Эти строки словно шагнули ко мне через годы – и ударили прямо в грудь.

Следующая страница начиналась иначе. Почерк стал мягче, линии плавнее, как будто рука писала под влиянием совсем других чувств.

« Сегодня, наверное, самый счастливый день в моей жизни.

Я родила прекрасную дочь. Такую красивую, милую…

Хоть я и не хотела ребёнка, теперь я думаю – как я могла жить без неё? »

Я чувствовала, как строчки обнимают меня сквозь время. Мама словно говорила это сейчас, шёпотом, прямо в ухо.

Но теплу не дали продлиться. Дальше почерк вновь стал резким, почти злым.

« Виктор расстроен мной.

Сказал: ‘Ты даже нормально наследника родить не можешь.’

Он даже не посмотрел на неё. Для него это не ребёнок. Это ошибка. »

Я моргнула, но буквы всё ещё плыло перед глазами.

От этих слов на страницах веяло той же ледяной пустотой, что и от его взгляда сейчас.

« Он контролирует всё. Даже то, как я должна держать ребёнка.

Говорит, что я слишком много беру её на руки, что избалую.

Что слуги должны заниматься её кормлением, а я должна ‘прийти в себя’.

Я не могу отдать её им.

Каждую ночь, когда все спят, я беру её к себе в постель, прижимаю и слушаю, как она дышит.

Это единственное, что удерживает меня от того, чтобы… исчезнуть

Строки шли всё неровнее, чернила местами были размазаны – будто капли упали прямо на бумагу.

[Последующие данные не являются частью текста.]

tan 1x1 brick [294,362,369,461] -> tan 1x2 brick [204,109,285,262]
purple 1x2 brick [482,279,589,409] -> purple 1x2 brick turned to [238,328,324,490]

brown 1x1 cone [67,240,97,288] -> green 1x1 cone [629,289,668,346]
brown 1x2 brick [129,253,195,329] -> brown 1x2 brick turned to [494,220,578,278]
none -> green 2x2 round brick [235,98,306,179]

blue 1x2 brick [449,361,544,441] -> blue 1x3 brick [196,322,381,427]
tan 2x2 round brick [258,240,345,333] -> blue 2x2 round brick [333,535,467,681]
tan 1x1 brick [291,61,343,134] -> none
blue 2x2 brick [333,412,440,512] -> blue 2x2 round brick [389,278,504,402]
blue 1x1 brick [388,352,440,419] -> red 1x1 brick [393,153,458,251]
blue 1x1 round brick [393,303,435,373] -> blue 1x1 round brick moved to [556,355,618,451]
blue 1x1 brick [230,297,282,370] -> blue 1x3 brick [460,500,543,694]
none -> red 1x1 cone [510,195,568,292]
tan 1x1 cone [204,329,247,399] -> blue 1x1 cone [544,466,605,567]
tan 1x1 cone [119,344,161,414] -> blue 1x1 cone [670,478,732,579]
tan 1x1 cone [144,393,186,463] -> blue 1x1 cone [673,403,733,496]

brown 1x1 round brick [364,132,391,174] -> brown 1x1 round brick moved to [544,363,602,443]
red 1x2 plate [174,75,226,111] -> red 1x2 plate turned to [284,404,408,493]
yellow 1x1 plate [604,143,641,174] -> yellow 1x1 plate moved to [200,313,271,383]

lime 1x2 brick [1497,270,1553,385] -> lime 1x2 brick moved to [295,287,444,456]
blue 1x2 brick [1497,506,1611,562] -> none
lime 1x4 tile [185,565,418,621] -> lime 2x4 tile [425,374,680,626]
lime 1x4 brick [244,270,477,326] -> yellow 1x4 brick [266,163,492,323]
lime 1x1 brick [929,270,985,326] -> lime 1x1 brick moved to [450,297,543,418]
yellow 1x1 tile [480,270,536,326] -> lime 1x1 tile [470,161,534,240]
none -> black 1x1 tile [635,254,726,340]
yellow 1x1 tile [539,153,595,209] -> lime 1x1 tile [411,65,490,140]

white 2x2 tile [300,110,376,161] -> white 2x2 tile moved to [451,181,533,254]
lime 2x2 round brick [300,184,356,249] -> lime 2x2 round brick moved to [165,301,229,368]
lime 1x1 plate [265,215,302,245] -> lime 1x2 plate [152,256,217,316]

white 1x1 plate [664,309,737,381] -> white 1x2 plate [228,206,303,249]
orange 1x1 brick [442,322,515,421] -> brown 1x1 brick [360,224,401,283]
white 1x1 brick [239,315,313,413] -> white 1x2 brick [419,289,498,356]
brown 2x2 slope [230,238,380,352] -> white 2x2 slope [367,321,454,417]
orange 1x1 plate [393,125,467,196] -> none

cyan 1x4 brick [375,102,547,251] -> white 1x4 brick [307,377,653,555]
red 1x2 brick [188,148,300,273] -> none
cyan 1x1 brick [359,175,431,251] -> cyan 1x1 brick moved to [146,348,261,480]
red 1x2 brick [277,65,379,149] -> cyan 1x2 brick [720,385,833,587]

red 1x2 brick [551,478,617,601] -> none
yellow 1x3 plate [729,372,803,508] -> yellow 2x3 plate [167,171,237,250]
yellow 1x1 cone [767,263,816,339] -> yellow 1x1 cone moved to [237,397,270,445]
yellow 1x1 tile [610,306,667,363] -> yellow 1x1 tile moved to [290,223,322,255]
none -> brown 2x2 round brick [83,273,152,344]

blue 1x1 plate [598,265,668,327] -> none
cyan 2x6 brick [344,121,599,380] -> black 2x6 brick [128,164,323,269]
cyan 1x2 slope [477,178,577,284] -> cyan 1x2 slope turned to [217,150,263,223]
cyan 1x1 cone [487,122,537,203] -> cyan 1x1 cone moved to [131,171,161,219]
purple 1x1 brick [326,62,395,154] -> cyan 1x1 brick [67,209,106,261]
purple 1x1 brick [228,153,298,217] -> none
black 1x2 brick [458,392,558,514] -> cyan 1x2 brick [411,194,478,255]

Я не знала, это были слёзы или что-то другое.

« Я боюсь, что однажды он заберёт её у меня.

Что однажды я проснусь – а её нет. »

Я сжала дневник так, что побелели костяшки пальцев.

Внутри всё сжалось до острого, болезненного комка.

Я отодвинула дневник на край тумбочки, словно он был слишком горячим, чтобы держать рядом.

Мамины страхи теперь были и моими. Разница только в том, что она это уже пережила, а я – в самом начале.

Чем дольше я смотрела в потолок, тем сильнее понимала, что мы с ней жили в одном и том же доме, только в разное время.

Те же стены. Те же правила. Те же люди, которые улыбаются, когда ломают тебя.

Я не хотела знать, чем закончилась её история. Не сегодня.

Вместо этого натянула одеяло повыше, закрыла глаза и постаралась заставить себя думать о чём угодно, кроме холодного взгляда отца и улыбки Савелия.

Но в темноте меня всё равно догнали строки мамы: «Я боюсь за себя… а теперь и за неё».

Только теперь я боялась за себя сама.